The Kaplan–Meier (KM) method was then applied to estimate short-term survival, defined as 28-day all-cause mortality, and survival curves were plotted for each GAR group. Differences in survival between the groups were assessed utilizing the log-rank test. To identify additional potential risk factors for 28-day mortality beyond GAR, all other variables were first evaluated utilizing univariate Cox proportional hazards models. Variables with a p-value < 0.05 were subsequently included in a multivariate Cox regression model. Backward elimination, with a significance threshold of 0.05, was applied to select the most relevant predictors while retaining age, gender, race and BMI as forced covariates. Each significant predictor from this process was further assessed for correlation with GAR. Only those not strongly correlated with GAR were included in the final adjusted model. In this model, the HR of GAR for 28-day mortality was estimated while adjusting for other significant risk factors.

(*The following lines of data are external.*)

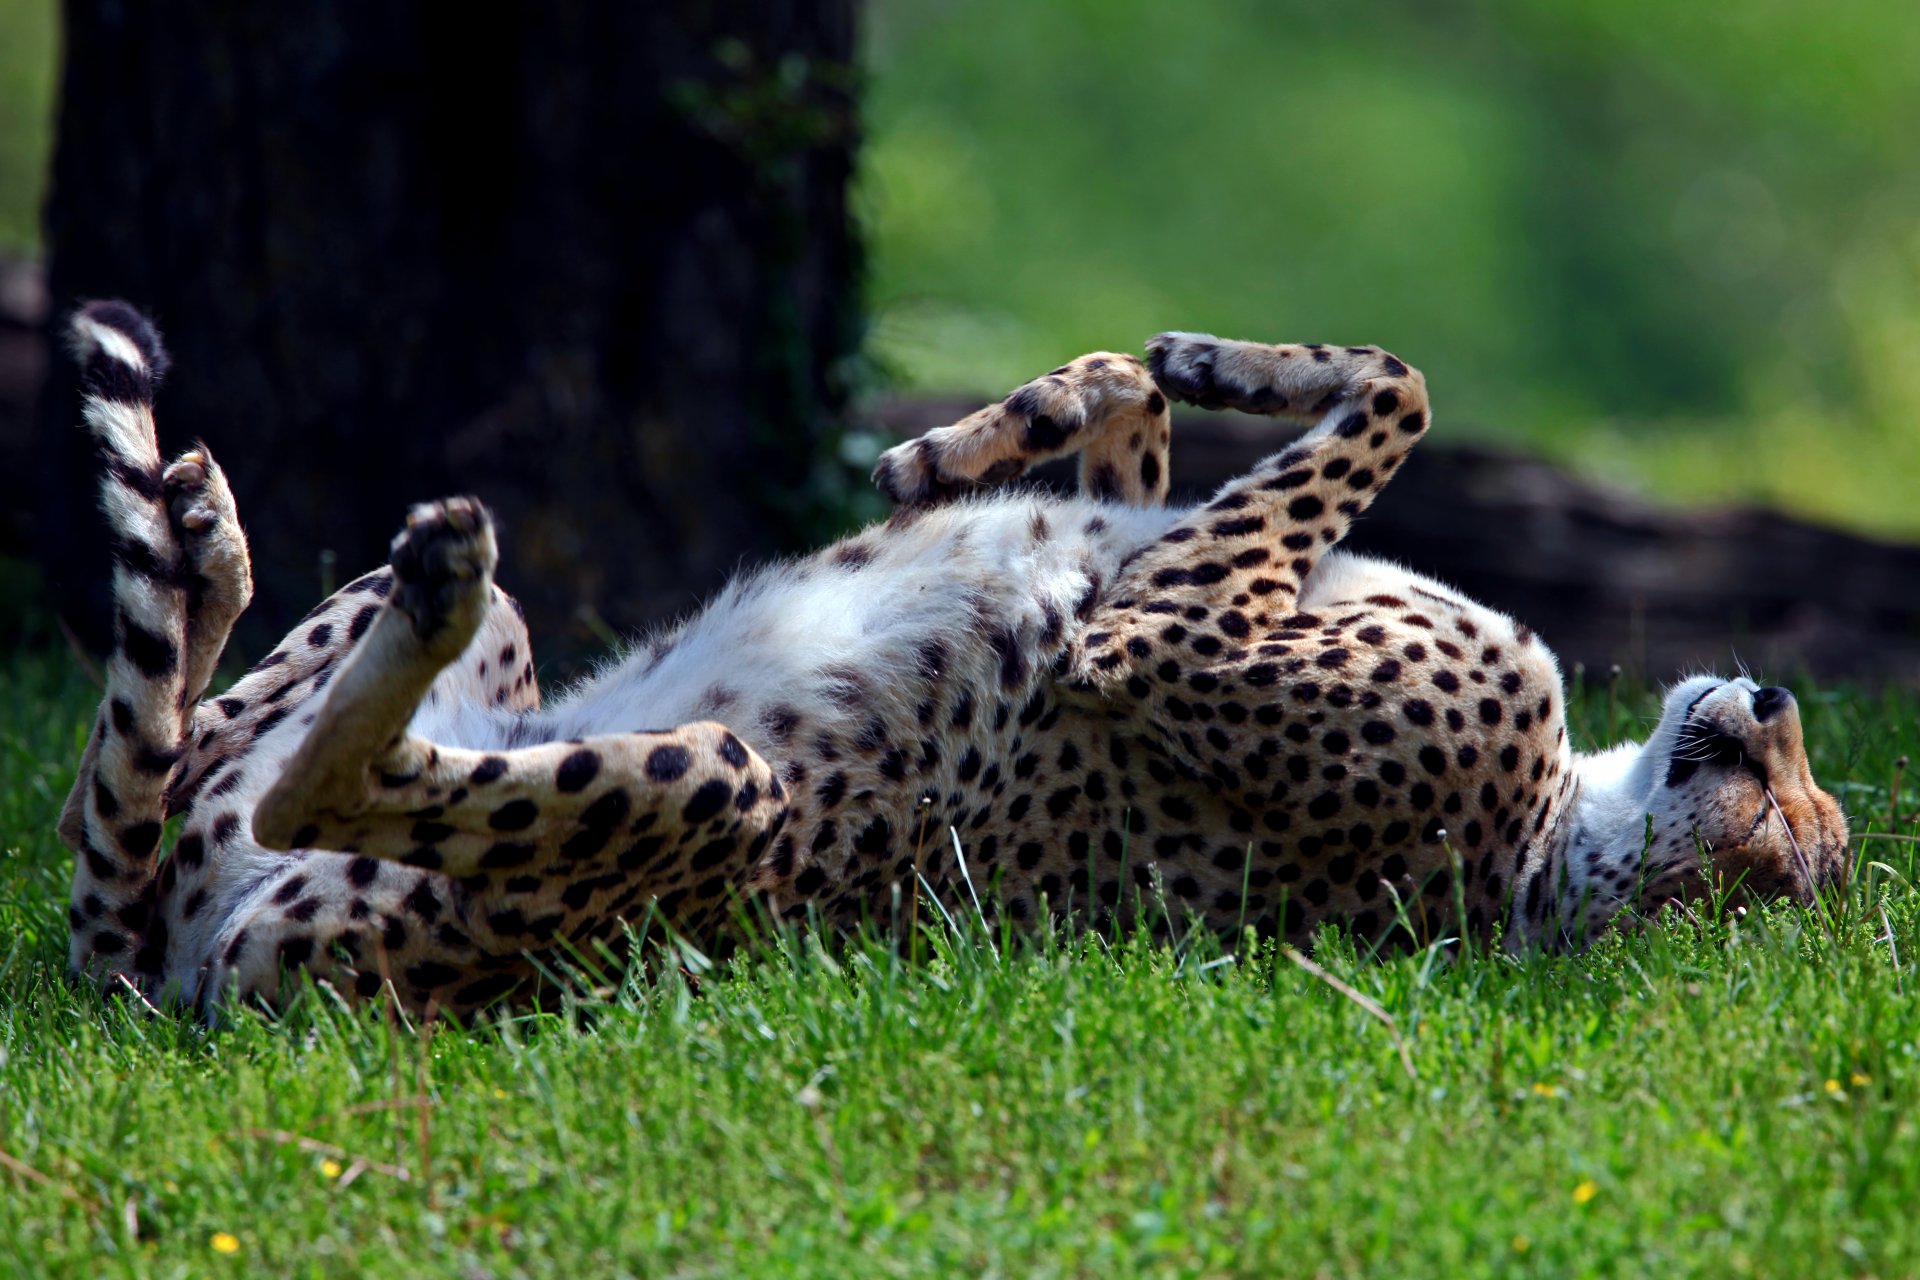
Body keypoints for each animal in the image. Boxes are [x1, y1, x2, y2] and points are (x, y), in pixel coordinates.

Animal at [60, 303, 1850, 1020]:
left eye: (1795, 843)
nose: (1771, 697)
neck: (1550, 839)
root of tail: (173, 976)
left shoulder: (1159, 632)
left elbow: (1398, 391)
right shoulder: (1155, 561)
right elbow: (1155, 416)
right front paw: (997, 430)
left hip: (718, 803)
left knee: (294, 787)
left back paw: (413, 577)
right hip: (463, 690)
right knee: (149, 766)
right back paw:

Subgroup analyses were conducted to evaluate whether the relationship between GAR and 28-day mortality differed across patient characteristics and to assess potential interaction effects. Within each subgroup, Cox proportional hazards models were employed to estimate the HR of GAR, and interactions between GAR and each stratifying factor were tested using the Wald test. HRs across subgroups were visualized in forest plots, with corresponding p-values for interaction reported.

Finally, ROC analysis using a logistic regression model was constructed to assess the predictive performance of GAR, as measured by the AUC, and to compare it with other biomarkers and established disease severity scores, including GCS and SIRS. All statistical analyses were conducted utilizing R (version 4.4.3) with relevant packages, and all tests were two-sided with a significance level of 0.05.